++++ Information supplied ++++

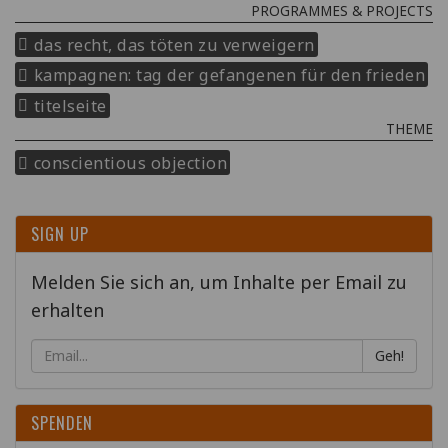
PROGRAMMES & PROJECTS
das recht, das töten zu verweigern
kampagnen: tag der gefangenen für den frieden
titelseite
THEME
conscientious objection
SIGN UP
Melden Sie sich an, um Inhalte per Email zu
erhalten
Geh!
SPENDEN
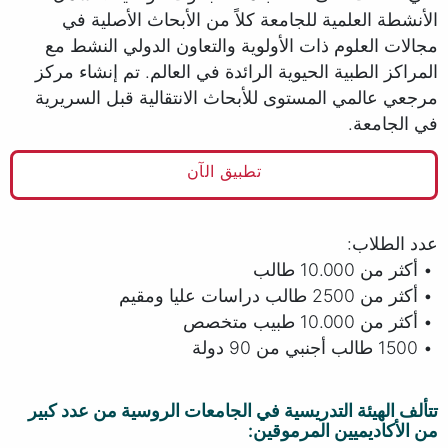
الأنشطة العلمية للجامعة كلاً من الأبحاث الأصلية في
مجالات العلوم ذات الأولوية والتعاون الدولي النشط مع
المراكز الطبية الحيوية الرائدة في العالم. تم إنشاء مركز
مرجعي عالمي المستوى للأبحاث الانتقالية قبل السريرية
في الجامعة.
تطبيق الآن
عدد الطلاب:
• أكثر من 10.000 طالب
• أكثر من 2500 طالب دراسات عليا ومقيم
• أكثر من 10.000 طبيب متخصص
• 1500 طالب أجنبي من 90 دولة
تتألف الهيئة التدريسية في الجامعات الروسية من عدد كبير
من الأكاديميين المرموقين:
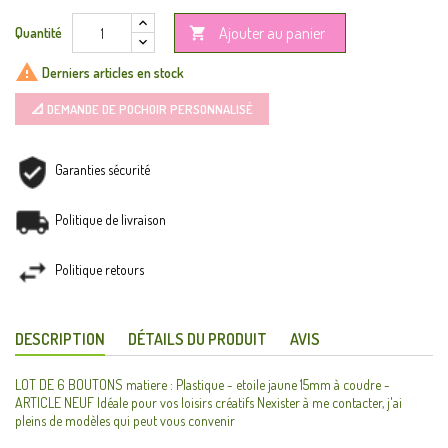
Ajouter au panier
Quantité


Derniers articles en stock
📐 DEMANDE DE POCHOIR PERSONNALISÉ
Garanties sécurité
Politique de livraison
Politique retours
DESCRIPTION
DÉTAILS DU PRODUIT
AVIS
LOT DE 6 BOUTONS matiere : Plastique - etoile jaune 15mm à coudre -
ARTICLE NEUF Idéale pour vos loisirs créatifs Nexister à me contacter, j'ai
pleins de modèles qui peut vous convenir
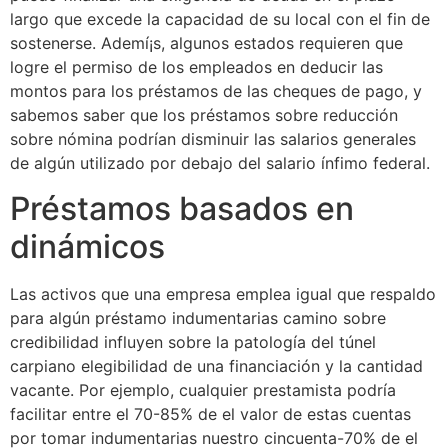
largo que excede la capacidad de su local con el fin de
sostenerse. Ademí¡s, algunos estados requieren que
logre el permiso de los empleados en deducir las
montos para los préstamos de las cheques de pago, y
sabemos saber que los préstamos sobre reducción
sobre nómina podrían disminuir las salarios generales
de algún utilizado por debajo del salario ínfimo federal.
Préstamos basados ​​en
dinámicos
Las activos que una empresa emplea igual que respaldo
para algún préstamo indumentarias camino sobre
credibilidad influyen sobre la patologí­a del túnel
carpiano elegibilidad de una financiación y la cantidad
vacante. Por ejemplo, cualquier prestamista podría
facilitar entre el 70-85% de el valor de estas cuentas
por tomar indumentarias nuestro cincuenta-70% de el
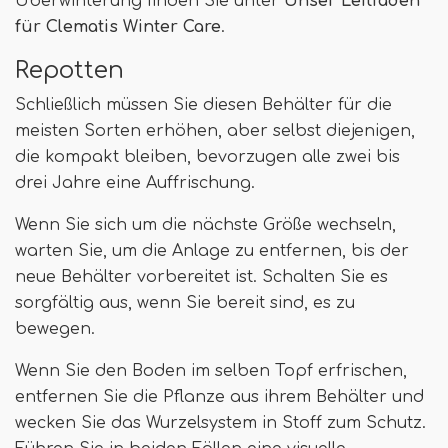
Überwinterung finden Sie unter
Unser Leitfaden
für Clematis Winter Care
.
Repotten
Schließlich müssen Sie diesen Behälter für die
meisten Sorten erhöhen, aber selbst diejenigen,
die kompakt bleiben, bevorzugen alle zwei bis
drei Jahre eine Auffrischung.
Wenn Sie sich um die nächste Größe wechseln,
warten Sie, um die Anlage zu entfernen, bis der
neue Behälter vorbereitet ist. Schalten Sie es
sorgfältig aus, wenn Sie bereit sind, es zu
bewegen.
Wenn Sie den Boden im selben Topf erfrischen,
entfernen Sie die Pflanze aus ihrem Behälter und
wecken Sie das Wurzelsystem in Stoff zum Schutz.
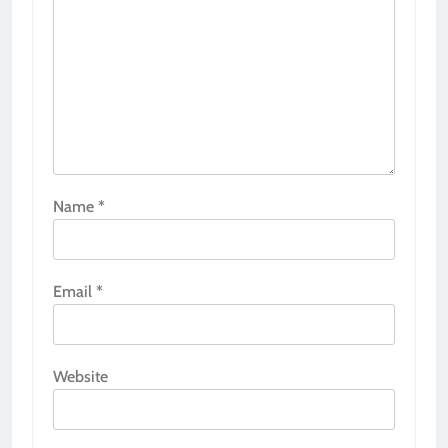
Name
*
Email
*
Website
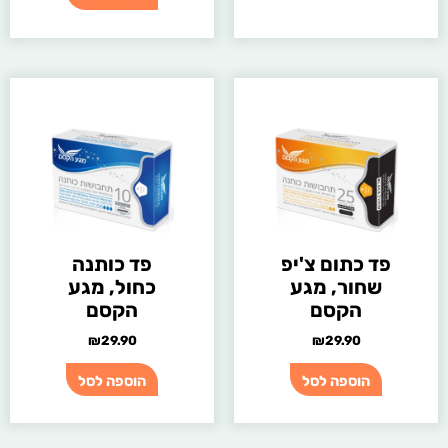
פד כתום צ'יפ
פד כותנה
שחור, מגע
כחול, מגע
הקסם
הקסם
₪
29.90
₪
29.90
הוספה לסל
הוספה לסל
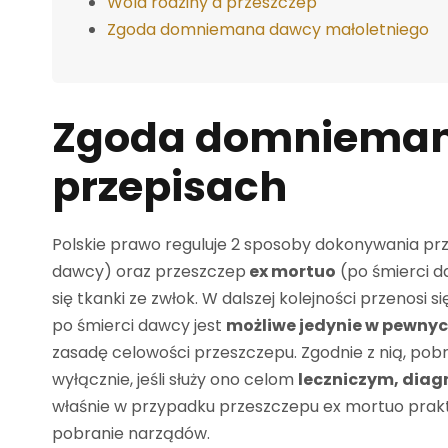
Wola rodziny a przeszczep
Zgoda domniemana dawcy małoletniego
Zgoda domnieman
przepisach
Polskie prawo reguluje 2 sposoby dokonywania pr
dawcy) oraz przeszczep
ex mortuo
(po śmierci d
się tkanki ze zwłok. W dalszej kolejności przenos
po śmierci dawcy jest
możliwe jedynie w pewnyc
zasadę celowości przeszczepu. Zgodnie z nią, po
wyłącznie, jeśli służy ono celom
leczniczym, dia
właśnie w przypadku przeszczepu ex mortuo prakty
pobranie narządów.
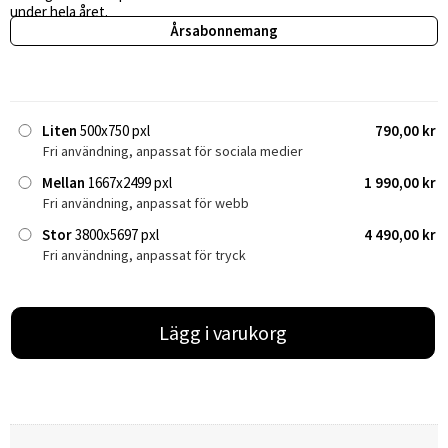
under hela året.
Årsabonnemang
Liten
500x750 pxl
790,00 kr
Fri användning, anpassat för sociala medier
Mellan
1667x2499 pxl
1 990,00 kr
Fri användning, anpassat för webb
Stor
3800x5697 pxl
4 490,00 kr
Fri användning, anpassat för tryck
Lägg i varukorg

++++

▸ What the task requires
Pull out every line of the entries that includes the word "طالب".

▸ Task output
• أكثر من 10.000 طالب
• أكثر من 2500 طالب دراسات عليا ومقيم
• 1500 طالب أجنبي من 90 دولة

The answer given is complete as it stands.